We were travelling from London, and took the Eurostar train to Paris. It was comfortable, fast, and affordable. The journey was just over two hours long, and it felt quite magical when our phone times changed from 10:25 to 11:25 AM as soon as we had officially entered Paris. The journey ended at Gare du Nord, the main train station. From there, we got a cab to our hotel. If you’re taking a flight to Paris, you’ll land at Charles de Gaulle international airport.
Getting Around in Paris
Paris is divided into 20 arrondissements or municipalities and it’s a good idea to look at them on the map to get a general feel of the city’s layout. But you don’t have to worry about them much while planning your sightseeing.
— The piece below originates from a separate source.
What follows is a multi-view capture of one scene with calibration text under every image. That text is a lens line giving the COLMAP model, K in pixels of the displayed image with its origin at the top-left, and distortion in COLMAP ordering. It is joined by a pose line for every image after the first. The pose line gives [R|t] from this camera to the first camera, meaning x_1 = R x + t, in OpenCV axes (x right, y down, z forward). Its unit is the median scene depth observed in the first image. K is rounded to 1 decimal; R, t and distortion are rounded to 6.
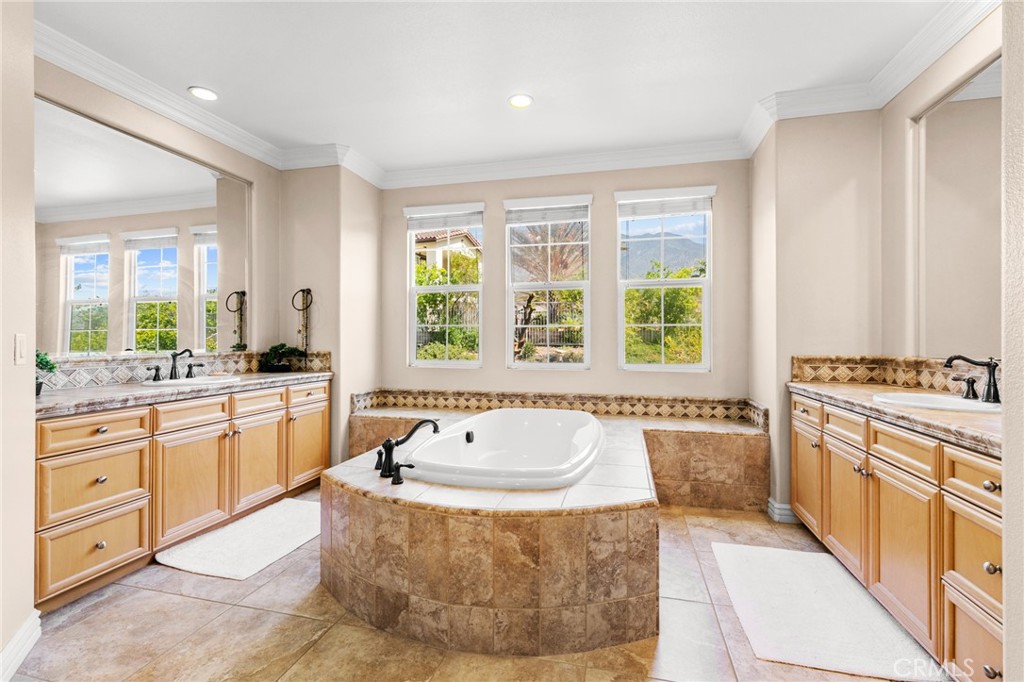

Paris is incredibly well-connected by public transport. Not only that, it’s also a very walker-friendly city. You’re never too far away from a bus stop or metro station but we loved the metro for its speed and convenience. Best of all, the famous attractions are usually next to a metro station often with the same name. And there are so many signboards that you may not even have to open Google Maps!
Paris is very safe, and you can stay out late, although the last train is at 12:40 AM (but an hour later on Fridays and Saturdays – how considerate is that?).
We highly recommend getting the Paris Visite Pass for 3 or 5 days. That way, you can use all public transport in Paris without having to pay for each ride. The pass also comes with some discounts and perks – we remember that we got a free boat ride along the Seine. That was really worth it!
What to do in Paris at Night
Paris has a very exciting nightlife. One thing you should definitely do is get a view of the Eiffel Tower in its sparkling night lights and the best spot for this, as we mentioned, is the Jardin de Trocadero. If you want to have drinks, then there are excellent bars at Montmartre. Le Petit Poucet is a nice brewery at Place de Clichy.
When to Visit Paris
Summer is obviously the best time to visit Paris, especially if you’re partial to photos with clear blue skies. But you’ll have to brace yourself for tons of crowds wherever you go, because it’s the peak holiday season. You’ll also see more of tourists than locals because the latter are travelling elsewhere on their summer holidays! If you’re averse to crowds, time your trip just before or after summer (May or September).
What to Eat in Paris
Sitting in a cafe and watching the world pass by is a very Parisian thing to do. But the absolute must-have in Paris are snails (escargot). They are served in their beautiful shells (escargot en coquille), with a mustard and olive oil dressing. You can enjoy them as is, or with some baguette. Many swear by the macarons at Ladurée.
Get fresh fruits like nectarines and apricots from the local markets. And drink as much French press coffee and Bordeaux wine as you can!
French cuisine needs no introduction (we’re looking at you, croissants, pain au chocolat, and brioches!) but we highly recommend grabbing a Croque Monsieur (ham and Swiss cheese sandwich with bechamel sauce on top) on the go. A quick lunch for the locals is usually a baguette sandwich with cheese, vegetables, and some sort of meat.
Where to Stay in Paris
We stayed at New Hotel Candide, a cozy mid-range, three-star hotel at Place Leon Blum, which is named after a former French Prime Minister. The room was surprisingly spacious but the refrigerator did not work – not a good thing if you’ve bought Camembert cheese which can get quite smelly if not stored in a fridge! But it’s still a good hotel, within walking distance from Voltaire metro station. We really enjoyed the breads and preserves at the buffet breakfast served in the cellar.
Do you Need French for a Paris Trip?
Parlez vous Francais? Non? It’s not going to be a problem, because Parisians are very friendly, and these days, you have Google Translate to help you out at difficult times. But may we suggest learning a few French phrases simply because it’s an incredibly romantic language? Take these words for instance: trouvaille (a lucky find), amour (love), and parapluie (umbrella). Could there be anything lovelier?